In the tendering proceedings, the two contractors A and B put in their bids.
The price offered by B was by 30% lower than the price offered by A. In the opinion of contractor A, the price offered by B was grossly low. The ordering party called on B to give an adequate explanation in order to examine accusations made by A. However, having analysed the explanations of B, the ordering party recognized that the price offered was not grossly low.
As a consequence, the ordering party X chose the bid of B as the most advantageous.
How in the situation presented can the contractor A question the result of the tender?
The answer is given by:
Piotr R. Graczyk
Public procurement procedure is regulated by provisions of the Act of 29 January 2004 Public Procurement Law [PPL].
By virtue of article 89 section 1 subsection 4 of the PPL, an ordering party rejects a bid when, inter alia, it contains a grossly low price compared to the object of a contract.
The Act does not define the concept of a grossly low price but in judicature of the National Appeals Chamber [NAC] it is assumed that “the price grossly low compared to the object of a contract will be the price differing from the real value of such object, and the difference will not be justified by objective reasons allowing a given contractor to carry out such contract without financial losses for a price lower than the market price. So a grossly low price is an unrealistic price disproportionate to the scope and costs of work making up a given object of a contract aimed at carrying out the contract below real costs thereof and in this respect it is not a market price, i.e. generally does not exist on the market where prices are determined by the general economic situation prevailing in a given trade and its business environment, technological and organizational progress and presence and functioning of fair competition of entities rationally operating.” (cf judgment of NAC of 4 July 2013, file ref KIO 1441/13).
Since in factual circumstances as described above, the ordering party X had already chosen the bid of B as the most advantageous, the contractor A – if the price is considered to be really grossly low – as an entity entitled under article 179 section 1 of PPL could lodge an appeal against the ordering party’s decision to choose the bid of contractor B and failure to reject the bid made by B in spite of the fact that it contained a grossly low price.
Moreover, it should be pointed out that the ordering party is obligated under article 7 section 1 of PPL to prepare and follow the public procurement procedure in the way guaranteeing fair competition and equal treatment of contractors.
Undoubtedly, the public procurement procedure can be described as a market confrontation of goods or services offered by entrepreneurs, and so it should be assessed also in the light of the law on combating unfair competition.

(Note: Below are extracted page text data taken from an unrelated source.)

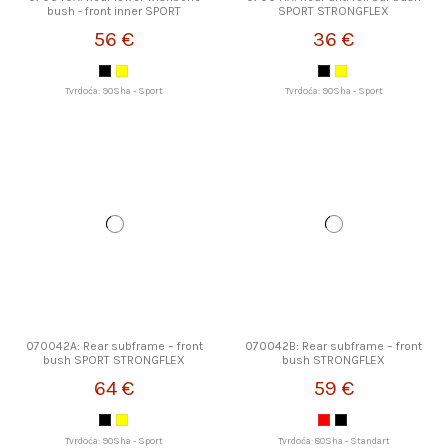
bush - front inner SPORT
SPORT STRONGFLEX
STRONGFLEX
56 €
36 €
Tvrdoća: 90Sha - Sport
Tvrdoća: 90Sha - Sport
070042A: Rear subframe – front
070042B: Rear subframe – front
bush SPORT STRONGFLEX
bush STRONGFLEX
64 €
59 €
Tvrdoća: 90Sha - Sport
Tvrdoća: 80Sha - Standart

A grossly low price offered by one of the tenderers is aimed at gaining a competitive advantage by artificial reduction in price in relation to the real market value and can be assessed as an act of unfair competition as described in article 15 section 1 subsection 1 of the Act on combating unfair competition [ACUC] (“making access to the market difficult for other entrepreneurs by selling goods or services at a price below the cost of production or provision thereof or reselling them at a price below the cost of purchase in order to eliminate other entrepreneurs”). Unless conditions of article 15 section 1 subsection 1 of ACUC are not met, such behaviour should be assessed paying special attention to the general clause contained in article 3 section 1 of ACUC which provides that an act of unfair competition is an act against the law or decency if it jeopardizes or violates the interest of another entrepreneur or customer.
The behaviour of contractor B referred to above can be assessed as an act of unfair competition giving grounds for declaring the tender null and void.
Therefore, in an appeal to the National Appeals Chamber, A might accuse the ordering party X of having violated provisions of article 90 section 3 of PPL as well as article 7 sections 1 and 3 in junction with article 89 section 1 subsection 4 of PPL and petition for invalidation of the act of choosing the most advantageous bid, repeat examination of the bids submitted and rejection of the bid submitted by the company B.
However, it should be noted that a sine qua non for lodging an appeal on account of violation of article 89 subsection 1 of the PPL is that the value of a contract exceeds the amounts specified in the regulations issued under article 11 section 8 of PPL (i.e. in the Regulation of the Prime Minister on the value of contracts and tenders on which the obligation to circulate announcements to the Publications Office of the European Union is dependent). Otherwise, an appeal may be lodged only against the acts provided for in article 180 section 2 of the PPL.